Haslam nods. “We are underdogs,” he says. “We are playing by the rules. You see Birmingham. Look at Derby, they pumped in money every single season and at some point it will burst. We stay well within our means. Our directors run the club fantastically. There is something special at Brentford.” People.
Mepham’s name is up on the Robert Rowan First Team Debut board. Rowan was Brentford’s popular technical director who died from heart failure aged 28 last November.
“Everyone came in the next morning, were told what happened, people were allowed to sit in silence, cry if they wanted to, and we held a lovely commemorative service for Rob,” Caulfield says. “That next day everyone from the club went out and sat in a pub. I don’t even think a lot of alcohol was involved. We just talked about him. What a man.”
Caulfield spends time with Frank, a self-confessed obsessive about football. “He has admitted that a couple of times he has crashed out on the sofa, exhausted, because you can over-worry,” Caulfield says.

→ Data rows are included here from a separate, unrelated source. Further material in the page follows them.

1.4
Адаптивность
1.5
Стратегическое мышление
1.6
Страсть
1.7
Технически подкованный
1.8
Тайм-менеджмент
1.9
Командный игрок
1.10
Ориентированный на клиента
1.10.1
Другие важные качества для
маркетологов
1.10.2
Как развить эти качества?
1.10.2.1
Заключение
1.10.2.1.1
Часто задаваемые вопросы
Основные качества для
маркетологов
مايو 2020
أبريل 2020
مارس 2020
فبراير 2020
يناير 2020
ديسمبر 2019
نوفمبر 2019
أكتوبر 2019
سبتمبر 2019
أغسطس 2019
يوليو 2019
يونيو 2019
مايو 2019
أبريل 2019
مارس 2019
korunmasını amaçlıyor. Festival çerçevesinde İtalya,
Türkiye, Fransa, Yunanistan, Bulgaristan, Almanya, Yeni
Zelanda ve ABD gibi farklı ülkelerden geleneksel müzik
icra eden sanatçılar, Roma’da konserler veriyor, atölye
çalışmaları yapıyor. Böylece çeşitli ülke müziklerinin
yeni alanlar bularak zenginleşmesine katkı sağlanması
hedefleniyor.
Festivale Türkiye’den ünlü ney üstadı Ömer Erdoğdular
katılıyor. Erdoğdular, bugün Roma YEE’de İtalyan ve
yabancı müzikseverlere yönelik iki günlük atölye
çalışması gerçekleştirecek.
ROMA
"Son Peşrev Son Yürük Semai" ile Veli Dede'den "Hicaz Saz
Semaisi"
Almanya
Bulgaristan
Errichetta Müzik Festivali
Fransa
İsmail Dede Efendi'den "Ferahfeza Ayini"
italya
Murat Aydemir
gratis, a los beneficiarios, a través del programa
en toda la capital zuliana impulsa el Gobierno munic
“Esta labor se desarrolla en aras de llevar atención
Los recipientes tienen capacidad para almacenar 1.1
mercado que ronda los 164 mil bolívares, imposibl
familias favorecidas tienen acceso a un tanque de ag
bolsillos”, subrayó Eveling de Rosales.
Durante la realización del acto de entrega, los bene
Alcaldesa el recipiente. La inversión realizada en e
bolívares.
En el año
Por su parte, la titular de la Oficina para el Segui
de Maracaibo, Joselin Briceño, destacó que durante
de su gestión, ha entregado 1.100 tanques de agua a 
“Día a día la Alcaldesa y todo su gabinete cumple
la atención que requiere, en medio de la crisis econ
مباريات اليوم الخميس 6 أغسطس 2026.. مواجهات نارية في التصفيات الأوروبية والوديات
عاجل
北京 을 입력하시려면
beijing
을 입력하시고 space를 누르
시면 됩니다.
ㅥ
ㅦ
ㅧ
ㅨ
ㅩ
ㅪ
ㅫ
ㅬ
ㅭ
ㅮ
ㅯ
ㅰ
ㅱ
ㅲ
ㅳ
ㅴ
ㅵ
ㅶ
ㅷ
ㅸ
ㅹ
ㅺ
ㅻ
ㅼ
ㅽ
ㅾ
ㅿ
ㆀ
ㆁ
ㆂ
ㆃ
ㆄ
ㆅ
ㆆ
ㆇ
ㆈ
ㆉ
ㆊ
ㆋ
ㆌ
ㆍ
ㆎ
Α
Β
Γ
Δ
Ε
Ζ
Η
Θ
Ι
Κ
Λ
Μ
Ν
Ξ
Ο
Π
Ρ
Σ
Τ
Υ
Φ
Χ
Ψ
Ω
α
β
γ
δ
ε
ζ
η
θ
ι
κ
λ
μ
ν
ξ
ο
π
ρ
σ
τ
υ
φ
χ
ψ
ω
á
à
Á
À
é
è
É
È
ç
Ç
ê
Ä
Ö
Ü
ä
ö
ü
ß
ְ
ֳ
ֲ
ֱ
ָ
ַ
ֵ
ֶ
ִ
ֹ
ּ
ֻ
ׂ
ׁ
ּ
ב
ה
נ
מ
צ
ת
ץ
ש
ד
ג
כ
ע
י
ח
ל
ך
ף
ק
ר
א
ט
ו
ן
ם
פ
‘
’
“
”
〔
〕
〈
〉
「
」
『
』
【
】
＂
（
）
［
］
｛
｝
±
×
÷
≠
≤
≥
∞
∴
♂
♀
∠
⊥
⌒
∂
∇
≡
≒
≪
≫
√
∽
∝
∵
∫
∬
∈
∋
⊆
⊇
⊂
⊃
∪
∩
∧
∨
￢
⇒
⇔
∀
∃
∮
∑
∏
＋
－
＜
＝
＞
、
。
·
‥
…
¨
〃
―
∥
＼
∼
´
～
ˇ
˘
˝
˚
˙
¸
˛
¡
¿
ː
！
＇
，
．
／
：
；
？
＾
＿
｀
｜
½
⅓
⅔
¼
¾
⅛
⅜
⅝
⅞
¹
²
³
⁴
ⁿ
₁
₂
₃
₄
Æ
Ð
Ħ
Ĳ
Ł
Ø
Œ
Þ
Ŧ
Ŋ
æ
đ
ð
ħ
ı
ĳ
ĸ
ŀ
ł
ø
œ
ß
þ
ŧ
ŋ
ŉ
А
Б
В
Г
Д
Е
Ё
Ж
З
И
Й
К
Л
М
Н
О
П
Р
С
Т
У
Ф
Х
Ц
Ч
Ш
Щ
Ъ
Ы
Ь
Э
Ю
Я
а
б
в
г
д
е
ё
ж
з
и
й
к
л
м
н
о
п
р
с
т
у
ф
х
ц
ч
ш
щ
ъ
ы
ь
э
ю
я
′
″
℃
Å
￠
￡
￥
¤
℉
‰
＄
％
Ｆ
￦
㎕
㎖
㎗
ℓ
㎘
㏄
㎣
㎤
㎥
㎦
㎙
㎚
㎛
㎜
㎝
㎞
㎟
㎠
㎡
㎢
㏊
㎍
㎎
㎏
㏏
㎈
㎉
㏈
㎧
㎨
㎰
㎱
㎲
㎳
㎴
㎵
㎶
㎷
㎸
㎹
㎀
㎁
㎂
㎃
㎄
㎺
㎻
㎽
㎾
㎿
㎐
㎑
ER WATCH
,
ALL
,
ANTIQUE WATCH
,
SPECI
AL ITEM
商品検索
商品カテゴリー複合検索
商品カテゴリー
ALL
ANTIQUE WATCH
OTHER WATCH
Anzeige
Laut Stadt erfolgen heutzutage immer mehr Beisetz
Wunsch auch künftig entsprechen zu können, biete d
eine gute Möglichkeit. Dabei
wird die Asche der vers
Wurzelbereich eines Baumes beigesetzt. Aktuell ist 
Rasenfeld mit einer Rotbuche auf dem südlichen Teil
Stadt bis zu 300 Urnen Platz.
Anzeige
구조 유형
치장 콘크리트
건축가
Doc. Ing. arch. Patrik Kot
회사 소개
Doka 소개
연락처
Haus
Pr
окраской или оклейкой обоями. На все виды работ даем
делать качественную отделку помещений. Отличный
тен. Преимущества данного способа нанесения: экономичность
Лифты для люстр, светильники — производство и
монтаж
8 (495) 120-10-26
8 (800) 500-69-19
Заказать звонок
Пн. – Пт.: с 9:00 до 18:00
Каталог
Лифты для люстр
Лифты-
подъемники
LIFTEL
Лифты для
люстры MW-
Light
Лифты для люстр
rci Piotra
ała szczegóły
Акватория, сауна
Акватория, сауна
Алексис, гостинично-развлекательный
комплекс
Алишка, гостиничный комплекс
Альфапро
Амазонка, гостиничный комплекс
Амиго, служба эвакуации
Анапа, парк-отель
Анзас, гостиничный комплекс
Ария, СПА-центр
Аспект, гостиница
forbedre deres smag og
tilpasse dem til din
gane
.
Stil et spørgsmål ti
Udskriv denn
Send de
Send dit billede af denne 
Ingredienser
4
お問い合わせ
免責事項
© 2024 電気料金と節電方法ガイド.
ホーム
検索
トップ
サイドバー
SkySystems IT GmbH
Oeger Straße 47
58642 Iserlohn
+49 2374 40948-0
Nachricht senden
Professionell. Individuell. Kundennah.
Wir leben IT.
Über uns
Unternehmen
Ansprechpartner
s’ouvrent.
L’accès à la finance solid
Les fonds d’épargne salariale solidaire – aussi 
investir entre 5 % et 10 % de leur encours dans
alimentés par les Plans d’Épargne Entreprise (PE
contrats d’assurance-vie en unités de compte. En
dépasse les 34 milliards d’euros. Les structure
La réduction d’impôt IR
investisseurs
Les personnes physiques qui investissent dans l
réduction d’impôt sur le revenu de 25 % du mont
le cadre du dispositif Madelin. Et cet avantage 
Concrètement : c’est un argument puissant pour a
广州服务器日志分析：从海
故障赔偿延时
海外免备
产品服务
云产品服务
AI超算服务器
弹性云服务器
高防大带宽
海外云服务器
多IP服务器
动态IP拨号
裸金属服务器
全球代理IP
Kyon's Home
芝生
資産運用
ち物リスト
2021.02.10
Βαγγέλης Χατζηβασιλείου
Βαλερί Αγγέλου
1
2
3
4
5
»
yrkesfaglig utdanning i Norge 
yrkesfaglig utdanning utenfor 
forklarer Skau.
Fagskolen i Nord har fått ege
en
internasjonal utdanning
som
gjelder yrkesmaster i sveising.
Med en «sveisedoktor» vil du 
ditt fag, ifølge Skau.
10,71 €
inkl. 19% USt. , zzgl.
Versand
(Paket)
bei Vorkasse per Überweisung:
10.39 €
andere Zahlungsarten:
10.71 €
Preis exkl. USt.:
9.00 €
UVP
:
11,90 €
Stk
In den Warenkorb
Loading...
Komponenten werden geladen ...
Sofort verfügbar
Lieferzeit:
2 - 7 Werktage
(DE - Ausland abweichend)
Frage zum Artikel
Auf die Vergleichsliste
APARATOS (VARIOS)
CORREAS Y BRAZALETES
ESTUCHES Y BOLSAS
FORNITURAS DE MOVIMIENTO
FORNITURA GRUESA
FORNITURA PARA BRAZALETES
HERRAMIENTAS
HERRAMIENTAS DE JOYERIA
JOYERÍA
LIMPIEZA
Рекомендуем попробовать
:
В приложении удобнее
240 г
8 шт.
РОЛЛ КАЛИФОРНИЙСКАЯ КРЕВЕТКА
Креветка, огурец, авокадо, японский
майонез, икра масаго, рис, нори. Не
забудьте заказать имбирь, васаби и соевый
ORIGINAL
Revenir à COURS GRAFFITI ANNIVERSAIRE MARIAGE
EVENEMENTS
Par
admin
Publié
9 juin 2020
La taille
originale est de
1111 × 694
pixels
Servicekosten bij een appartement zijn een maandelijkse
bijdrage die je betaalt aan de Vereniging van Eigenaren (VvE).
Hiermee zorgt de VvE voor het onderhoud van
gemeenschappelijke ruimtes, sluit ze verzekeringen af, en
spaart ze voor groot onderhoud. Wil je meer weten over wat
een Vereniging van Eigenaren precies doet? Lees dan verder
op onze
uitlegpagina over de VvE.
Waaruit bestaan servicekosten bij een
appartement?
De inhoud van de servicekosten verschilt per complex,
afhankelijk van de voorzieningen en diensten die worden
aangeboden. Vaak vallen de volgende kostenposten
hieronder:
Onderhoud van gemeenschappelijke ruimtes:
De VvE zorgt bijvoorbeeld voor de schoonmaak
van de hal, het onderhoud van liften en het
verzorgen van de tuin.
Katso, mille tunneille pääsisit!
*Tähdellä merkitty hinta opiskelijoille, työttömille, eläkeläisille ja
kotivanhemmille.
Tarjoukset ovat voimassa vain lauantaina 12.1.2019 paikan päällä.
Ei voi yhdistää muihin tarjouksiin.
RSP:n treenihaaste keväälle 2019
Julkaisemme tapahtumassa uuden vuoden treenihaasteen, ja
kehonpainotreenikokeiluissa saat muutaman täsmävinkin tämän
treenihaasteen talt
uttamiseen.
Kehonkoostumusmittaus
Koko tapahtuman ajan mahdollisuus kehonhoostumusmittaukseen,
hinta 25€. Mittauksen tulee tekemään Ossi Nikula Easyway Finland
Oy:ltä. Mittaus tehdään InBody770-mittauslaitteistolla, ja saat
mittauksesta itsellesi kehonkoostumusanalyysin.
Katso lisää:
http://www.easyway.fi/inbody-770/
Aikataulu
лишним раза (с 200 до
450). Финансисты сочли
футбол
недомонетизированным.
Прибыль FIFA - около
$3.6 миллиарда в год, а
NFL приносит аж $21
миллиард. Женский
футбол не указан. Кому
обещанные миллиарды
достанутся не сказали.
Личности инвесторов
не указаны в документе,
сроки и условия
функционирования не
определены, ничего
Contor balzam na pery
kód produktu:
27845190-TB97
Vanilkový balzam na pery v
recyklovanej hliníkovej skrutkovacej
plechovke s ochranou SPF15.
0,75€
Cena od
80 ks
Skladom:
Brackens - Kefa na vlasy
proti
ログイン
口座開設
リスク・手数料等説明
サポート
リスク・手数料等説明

“When we lost eight out of nine in the winter, we walked the dog around, and I said, ‘I am here to support you,’ ” Caulfield says. “He said, looking back, that it meant a great deal that people were backing him when we couldn’t win an argument.”
The scrutiny is intense. “I don’t read the comments under articles,” Frank says. “One day we’re winning 5-1 against Hull and I’m the superstar, the next we’re losing 2-0 and I’m rubbish.” He enjoys his talks with Caulfield. “He sees things from another angle. He’s a very people person.”
A difficult season is drawing to a close and the positive Frank looks forward to the next campaign, believing Brentford can get promoted to the Premier League. “We have a chance,” he says. “We are part of something special at Brentford. We’re privileged. There are good characters here.” Helped by Shankly.